|Min OS X: Any Version Requires: Minijack Audio Port
Sound from WithinThe first thing buyers will notice is the volume potential of the headphones. The Sennheiser PC 150 is a loud set. Turning up the inline volume on the headphones takes the sound to surprising levels, completely unexpected for gaming headsets. Sennheiser includes a warning with the headphones admonishing prolonged listening with the volume maxed out, lest one damage his or her ears (probably because of the advertised sound pressure level of 114 dB at 1 KHz and 1 volt RMS).
Any audio junkie knows that it’s not enough to know a pair of speakers or headphones to have good volume potential — they must be able to meet that volume without excessive signal distortion. Clipping is a form of sound distortion that occurs when signal strength exceeds the capability of the speakers or headphones to output sound at that volume, resulting in the addition of a harsh buzzing sound. Prolonged clipping can severely damage a speaker. Much to my surprise, with the Macintosh’s built in sound card and my M-Audio Revolution, maxing out every volume control along the signal path still failed to produce clipping. Even my pair of Sony MDR-7506 studio monitoring headphones would clip at such high volumes. It would require the addition of an amplifier to my audio setup before the Sennheiser PC 150 began clipping.
Even before a pair of headphones or speakers begins to clip, many drivers will begin to lose their equalization. Oftentimes, at high volumes, high-frequency sounds become too harsh, as mids and lows are unable to maintain their volumes relative to the bracing high tones. This problem is ubiquitous on consumer-level speakers and headphones; it would take a large investment of money to find a speaker/headphone and amplifier that maintains quality equalization over a very large volume range.
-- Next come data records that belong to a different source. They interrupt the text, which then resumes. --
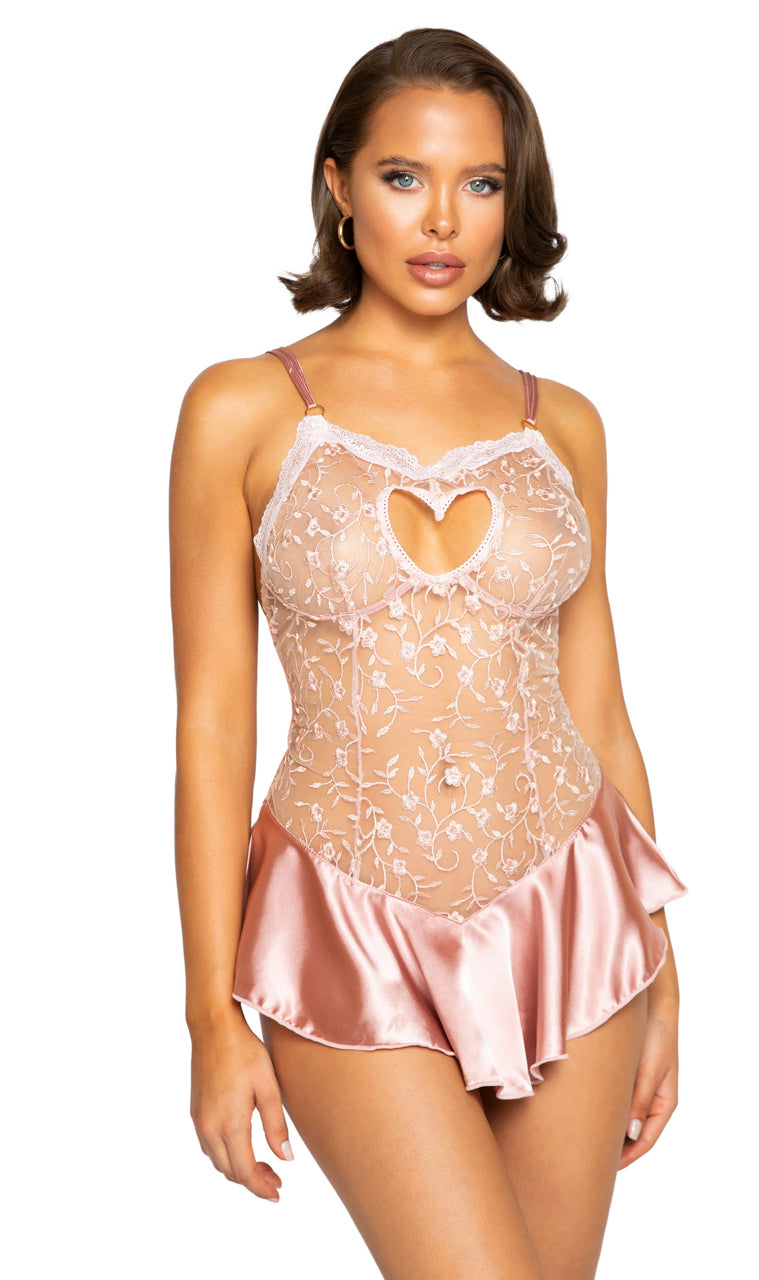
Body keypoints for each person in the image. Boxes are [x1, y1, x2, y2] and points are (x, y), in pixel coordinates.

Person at [169, 27, 687, 1280]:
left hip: (575, 914)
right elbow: (212, 727)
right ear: (340, 186)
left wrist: (665, 977)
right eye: (403, 176)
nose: (442, 218)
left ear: (515, 198)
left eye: (481, 181)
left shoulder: (563, 426)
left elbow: (599, 710)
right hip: (344, 921)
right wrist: (208, 1017)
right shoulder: (241, 408)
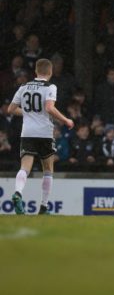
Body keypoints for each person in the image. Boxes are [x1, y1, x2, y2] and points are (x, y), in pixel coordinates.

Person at [7, 58, 75, 215]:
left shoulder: (24, 86)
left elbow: (11, 109)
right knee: (48, 169)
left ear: (36, 72)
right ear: (50, 72)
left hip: (27, 133)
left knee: (25, 167)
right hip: (44, 133)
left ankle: (18, 193)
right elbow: (49, 107)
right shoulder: (50, 86)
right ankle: (43, 207)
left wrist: (29, 113)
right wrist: (66, 120)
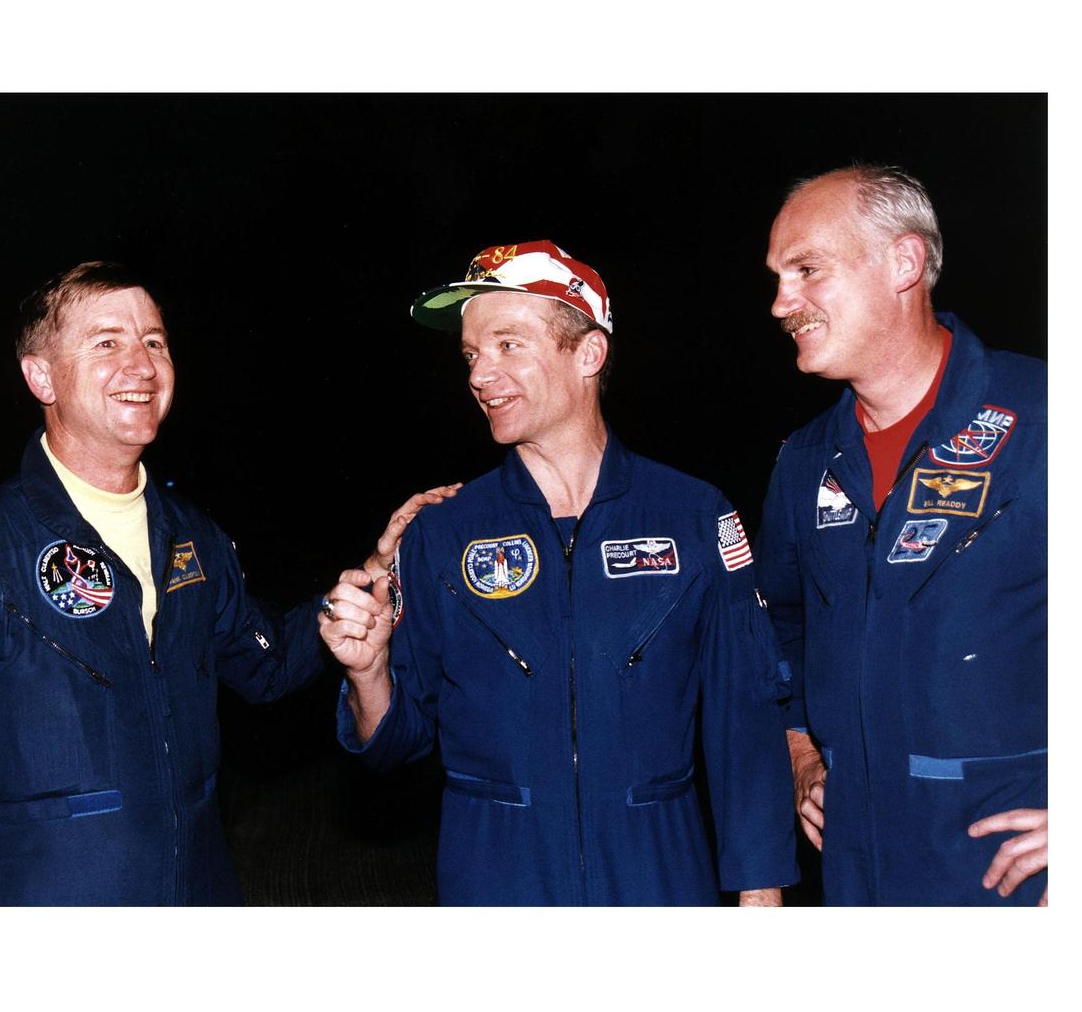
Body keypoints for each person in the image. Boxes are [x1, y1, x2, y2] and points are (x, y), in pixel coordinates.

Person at [0, 261, 458, 905]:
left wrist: (375, 570)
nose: (141, 365)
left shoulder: (192, 537)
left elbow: (270, 666)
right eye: (107, 342)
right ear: (42, 377)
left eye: (154, 341)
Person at [317, 240, 797, 905]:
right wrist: (367, 674)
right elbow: (393, 746)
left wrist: (760, 891)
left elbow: (743, 722)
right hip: (497, 878)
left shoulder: (693, 516)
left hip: (658, 875)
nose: (481, 375)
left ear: (589, 354)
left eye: (508, 345)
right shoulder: (441, 533)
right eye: (471, 355)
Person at [756, 166, 1047, 905]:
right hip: (861, 873)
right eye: (779, 277)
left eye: (807, 270)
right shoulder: (804, 461)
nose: (781, 302)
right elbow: (779, 631)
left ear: (904, 264)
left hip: (1013, 879)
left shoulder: (1044, 419)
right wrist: (799, 757)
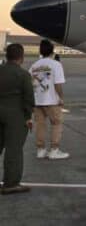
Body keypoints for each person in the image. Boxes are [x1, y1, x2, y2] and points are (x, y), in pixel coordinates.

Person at [0, 44, 35, 194]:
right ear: (21, 57)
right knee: (13, 150)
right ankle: (11, 183)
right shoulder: (23, 75)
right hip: (16, 115)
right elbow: (28, 99)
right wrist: (28, 117)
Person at [30, 39, 69, 160]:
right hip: (51, 100)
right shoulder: (56, 65)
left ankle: (41, 150)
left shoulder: (34, 65)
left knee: (40, 125)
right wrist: (61, 98)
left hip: (37, 100)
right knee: (56, 124)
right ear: (52, 51)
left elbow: (31, 83)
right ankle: (54, 150)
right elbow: (58, 84)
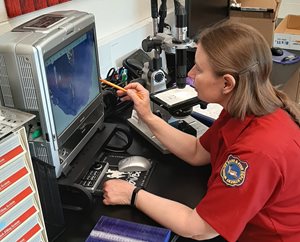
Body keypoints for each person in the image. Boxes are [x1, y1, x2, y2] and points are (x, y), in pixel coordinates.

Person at [102, 21, 300, 241]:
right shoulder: (241, 108)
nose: (191, 73)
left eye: (199, 68)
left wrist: (132, 194)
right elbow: (198, 152)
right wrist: (147, 116)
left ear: (227, 83)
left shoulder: (258, 152)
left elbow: (198, 228)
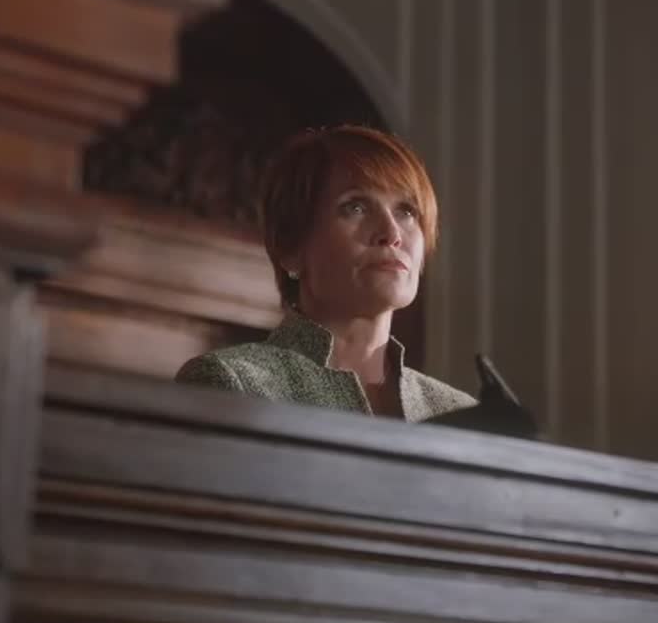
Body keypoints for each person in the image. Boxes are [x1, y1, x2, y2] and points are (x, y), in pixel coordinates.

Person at [175, 125, 477, 420]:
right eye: (355, 207)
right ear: (290, 248)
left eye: (407, 211)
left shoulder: (461, 414)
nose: (391, 233)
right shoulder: (231, 383)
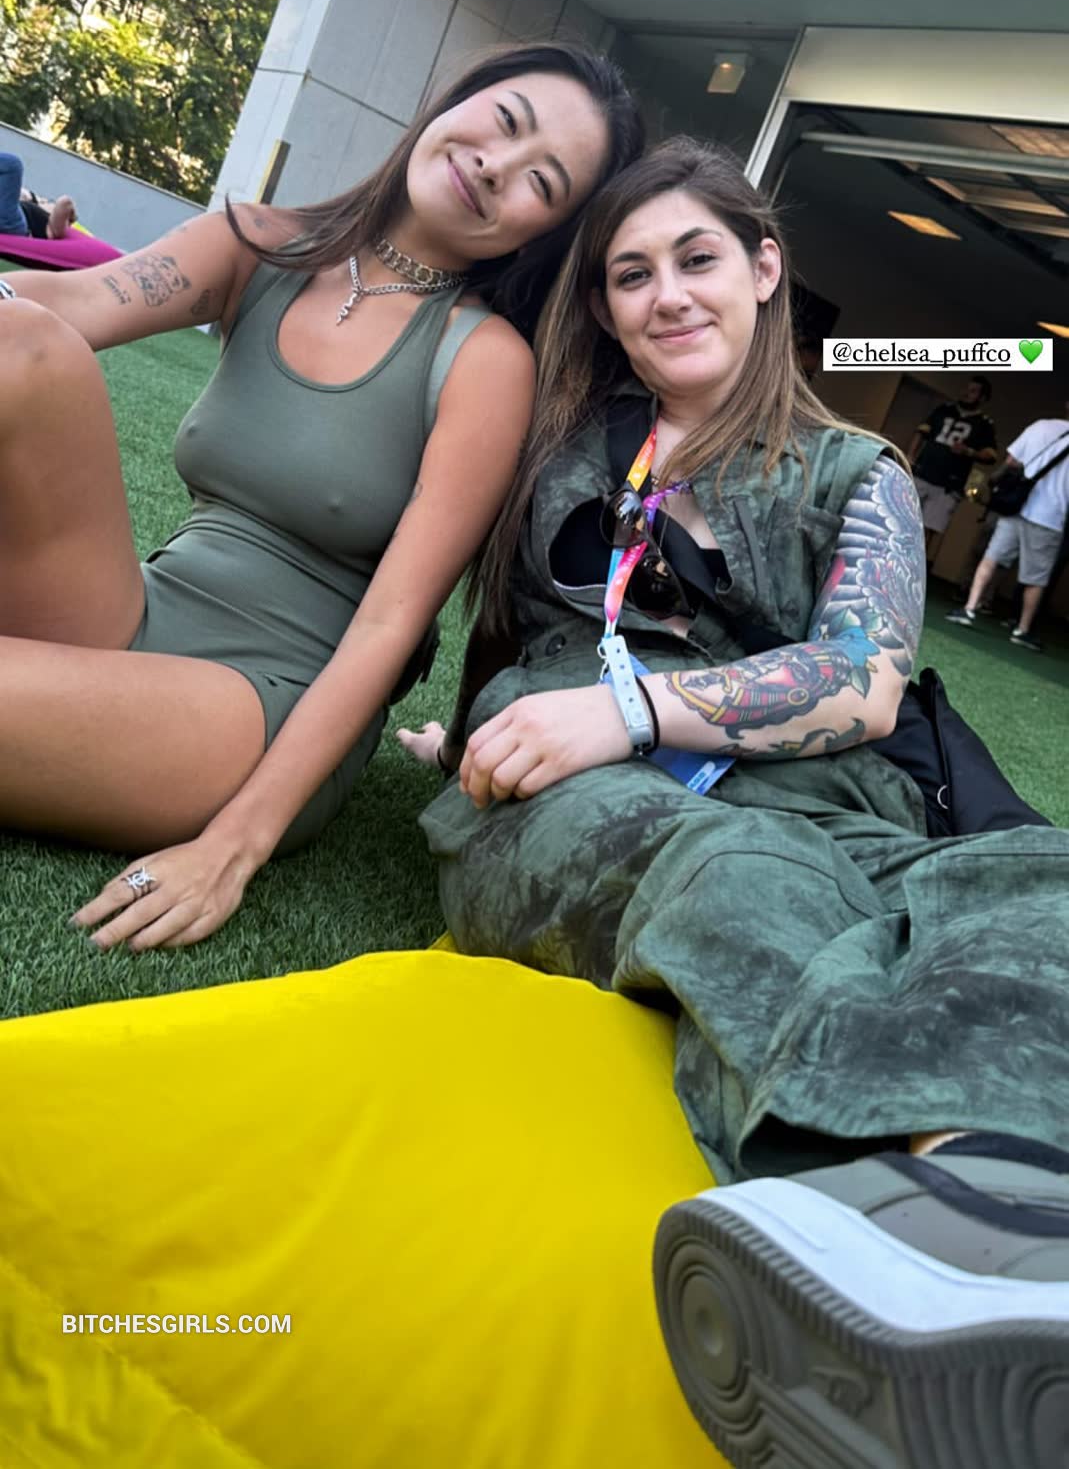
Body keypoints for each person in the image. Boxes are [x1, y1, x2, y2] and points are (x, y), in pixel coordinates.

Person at [405, 139, 1068, 1469]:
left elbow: (863, 680)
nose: (666, 294)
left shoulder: (854, 471)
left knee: (1031, 890)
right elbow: (469, 611)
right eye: (629, 275)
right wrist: (483, 736)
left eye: (695, 258)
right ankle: (879, 1246)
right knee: (741, 882)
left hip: (814, 788)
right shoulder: (554, 442)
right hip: (581, 790)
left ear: (764, 268)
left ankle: (985, 1217)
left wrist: (640, 706)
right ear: (604, 308)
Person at [0, 41, 643, 951]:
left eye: (542, 180)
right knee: (20, 342)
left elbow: (389, 626)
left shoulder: (485, 363)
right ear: (455, 100)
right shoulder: (262, 243)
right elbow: (61, 309)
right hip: (132, 610)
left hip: (262, 706)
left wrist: (233, 845)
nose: (497, 166)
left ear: (543, 234)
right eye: (505, 122)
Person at [948, 398, 1069, 649]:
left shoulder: (1041, 426)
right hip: (1050, 516)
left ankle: (969, 608)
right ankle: (1022, 629)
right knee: (1036, 578)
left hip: (1017, 504)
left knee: (991, 558)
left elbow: (1012, 460)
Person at [907, 374, 996, 559]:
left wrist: (969, 452)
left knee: (927, 529)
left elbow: (991, 455)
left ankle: (913, 565)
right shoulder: (944, 410)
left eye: (973, 391)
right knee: (904, 516)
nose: (967, 393)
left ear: (982, 398)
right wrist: (910, 456)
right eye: (967, 389)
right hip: (922, 473)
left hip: (948, 485)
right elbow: (921, 432)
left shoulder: (984, 424)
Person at [0, 148, 78, 239]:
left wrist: (70, 213)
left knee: (13, 165)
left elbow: (65, 202)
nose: (47, 201)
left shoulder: (54, 227)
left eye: (51, 202)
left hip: (13, 224)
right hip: (9, 215)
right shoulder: (35, 210)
That said, I was again surprised at the capabilities of the PC 150. At the upper range of its volume potential, the falloff distortion was comparatively minor. The high-end tones, though noticeably hot, were not disturbingly so, as they can be in many non-professional devices.
Even outside of the discussion of volume potential, the quality of the PC 150 shined. Sound reproduction was notable considering the price, matching the quality of most mid-range consumer gaming speaker/subwoofer sets, and certainly exceeding the quality of any computer-integrated speaker system. The headphones reproduced sub-bass tones convincingly, providing a satisfying thumping in my head, although the sub-bass frequencies seemed to lack the comparative sharpness of the middle- and high-frequency tones. In general, however, the sound reproduction capabilities of the PC 150 were above average.
The PC 150 boasts a frequency response between 18 Hz and 22 KHz, certainly better than most headphones of its genre.